Definition
An alloy of copper, manganese, and nickel used to make precision electrical resistors. Manganin has very low temperature coefficient of resistance, meaning its resistance changes very little as temperature varies, which makes it valuable for measuring instruments and shunts where stable, predictable resistance is required.
Plain English
A special metal mix used to make resistors that keep almost the same electrical resistance even when they get warm or cool. This stability is what makes it useful inside accurate measuring instruments.
Context Anchor
Seen in aircraft electrical-system and instrument-maintenance discussions, especially around precision resistors, current-measuring circuits, and ammeters, which are gauges that show electrical current.
Derivation
The name comes from manganese, the main alloying element that gives the material its stable electrical properties.

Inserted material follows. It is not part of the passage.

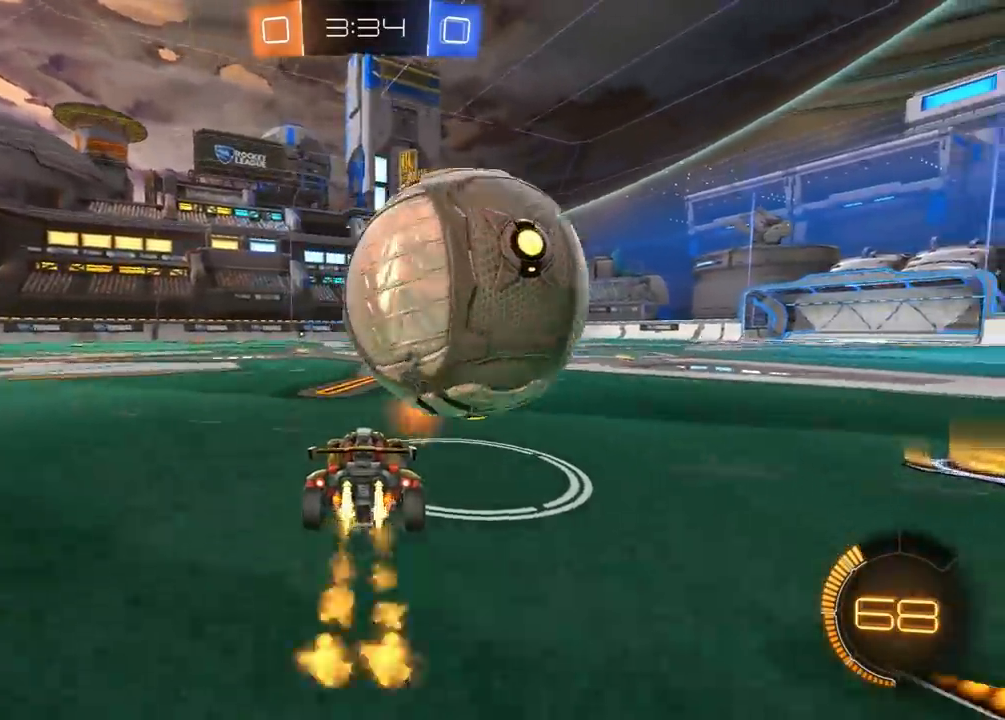
{"buttons": ["R2"], "left_stick": "center", "right_stick": "center", "events": [[17, "R1", "up"], [167, "R2", "up"], [400, "R2", "down"], [400, "left_stick", "center"]]}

The '-in' ending follows the common pattern for naming metal alloys.
Why Pilots Care
Manganin is used for shunt resistors in aircraft ammeters and other precision electrical instruments so current readings stay accurate despite temperature changes in the cockpit or engine compartment.
Intuition Check
Do not read manganin as manganese. Manganin is a copper-based metal mixture named for its manganese content, valued because its resistance stays nearly constant with temperature.
Example Sentence 1
The ammeter shunt was made of manganin so that engine heat would not throw off the current reading.
Example Sentence 2
Because manganin holds its resistance value, the instrument calibration remained steady after the engine reached operating temperature.